**WHAT THIS TASK INVOLVES:** Reproduce the data below verbatim, starting at the line containing "Maxi+prot.conv.soft 10-33 10" and stopping after the line containing "organisé par …".

**RECORDS:**

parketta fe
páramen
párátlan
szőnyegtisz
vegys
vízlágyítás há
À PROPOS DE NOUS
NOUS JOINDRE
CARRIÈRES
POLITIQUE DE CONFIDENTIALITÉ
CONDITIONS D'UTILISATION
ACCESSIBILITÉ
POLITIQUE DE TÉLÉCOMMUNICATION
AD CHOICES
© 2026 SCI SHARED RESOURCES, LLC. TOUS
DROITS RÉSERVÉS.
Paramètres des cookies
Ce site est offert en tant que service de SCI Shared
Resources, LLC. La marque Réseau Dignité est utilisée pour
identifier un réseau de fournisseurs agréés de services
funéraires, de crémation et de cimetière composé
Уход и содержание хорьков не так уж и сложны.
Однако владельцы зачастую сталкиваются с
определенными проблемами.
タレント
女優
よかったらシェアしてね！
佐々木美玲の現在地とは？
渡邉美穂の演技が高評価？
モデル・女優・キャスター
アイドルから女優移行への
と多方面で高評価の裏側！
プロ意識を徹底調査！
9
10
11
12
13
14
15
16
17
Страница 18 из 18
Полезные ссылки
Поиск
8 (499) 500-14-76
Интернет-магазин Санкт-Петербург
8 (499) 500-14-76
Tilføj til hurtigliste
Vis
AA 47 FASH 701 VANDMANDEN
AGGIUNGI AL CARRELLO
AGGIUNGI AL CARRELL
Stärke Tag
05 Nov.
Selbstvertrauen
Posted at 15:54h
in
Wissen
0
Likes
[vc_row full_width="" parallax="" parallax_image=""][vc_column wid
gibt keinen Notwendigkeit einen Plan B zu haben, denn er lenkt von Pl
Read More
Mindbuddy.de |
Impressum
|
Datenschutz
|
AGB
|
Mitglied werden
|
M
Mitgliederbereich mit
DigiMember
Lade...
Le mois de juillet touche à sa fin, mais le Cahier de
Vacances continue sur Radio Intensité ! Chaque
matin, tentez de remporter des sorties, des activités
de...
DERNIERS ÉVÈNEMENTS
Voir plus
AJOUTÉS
* * *
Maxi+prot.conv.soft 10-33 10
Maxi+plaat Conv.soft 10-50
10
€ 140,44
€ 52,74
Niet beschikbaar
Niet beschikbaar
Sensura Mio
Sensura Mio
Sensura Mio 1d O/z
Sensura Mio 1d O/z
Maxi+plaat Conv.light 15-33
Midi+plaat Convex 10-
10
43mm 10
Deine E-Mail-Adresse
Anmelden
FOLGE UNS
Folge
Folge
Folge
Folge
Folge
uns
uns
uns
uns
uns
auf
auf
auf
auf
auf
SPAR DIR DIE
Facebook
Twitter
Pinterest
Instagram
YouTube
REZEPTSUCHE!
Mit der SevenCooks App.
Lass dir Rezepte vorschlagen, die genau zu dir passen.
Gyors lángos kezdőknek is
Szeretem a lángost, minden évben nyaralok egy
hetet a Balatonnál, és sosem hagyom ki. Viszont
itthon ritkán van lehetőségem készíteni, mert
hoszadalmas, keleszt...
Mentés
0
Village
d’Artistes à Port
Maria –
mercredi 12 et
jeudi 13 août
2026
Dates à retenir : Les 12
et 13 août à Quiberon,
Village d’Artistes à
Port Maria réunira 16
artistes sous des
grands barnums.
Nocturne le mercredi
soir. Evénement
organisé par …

**OUTPUT OF THE TASK:**
Maxi+prot.conv.soft 10-33 10
Maxi+plaat Conv.soft 10-50
10
€ 140,44
€ 52,74
Niet beschikbaar
Niet beschikbaar
Sensura Mio
Sensura Mio
Sensura Mio 1d O/z
Sensura Mio 1d O/z
Maxi+plaat Conv.light 15-33
Midi+plaat Convex 10-
10
43mm 10
Deine E-Mail-Adresse
Anmelden
FOLGE UNS
Folge
Folge
Folge
Folge
Folge
uns
uns
uns
uns
uns
auf
auf
auf
auf
auf
SPAR DIR DIE
Facebook
Twitter
Pinterest
Instagram
YouTube
REZEPTSUCHE!
Mit der SevenCooks App.
Lass dir Rezepte vorschlagen, die genau zu dir passen.
Gyors lángos kezdőknek is
Szeretem a lángost, minden évben nyaralok egy
hetet a Balatonnál, és sosem hagyom ki. Viszont
itthon ritkán van lehetőségem készíteni, mert
hoszadalmas, keleszt...
Mentés
0
Village
d’Artistes à Port
Maria –
mercredi 12 et
jeudi 13 août
2026
Dates à retenir : Les 12
et 13 août à Quiberon,
Village d’Artistes à
Port Maria réunira 16
artistes sous des
grands barnums.
Nocturne le mercredi
soir. Evénement
organisé par …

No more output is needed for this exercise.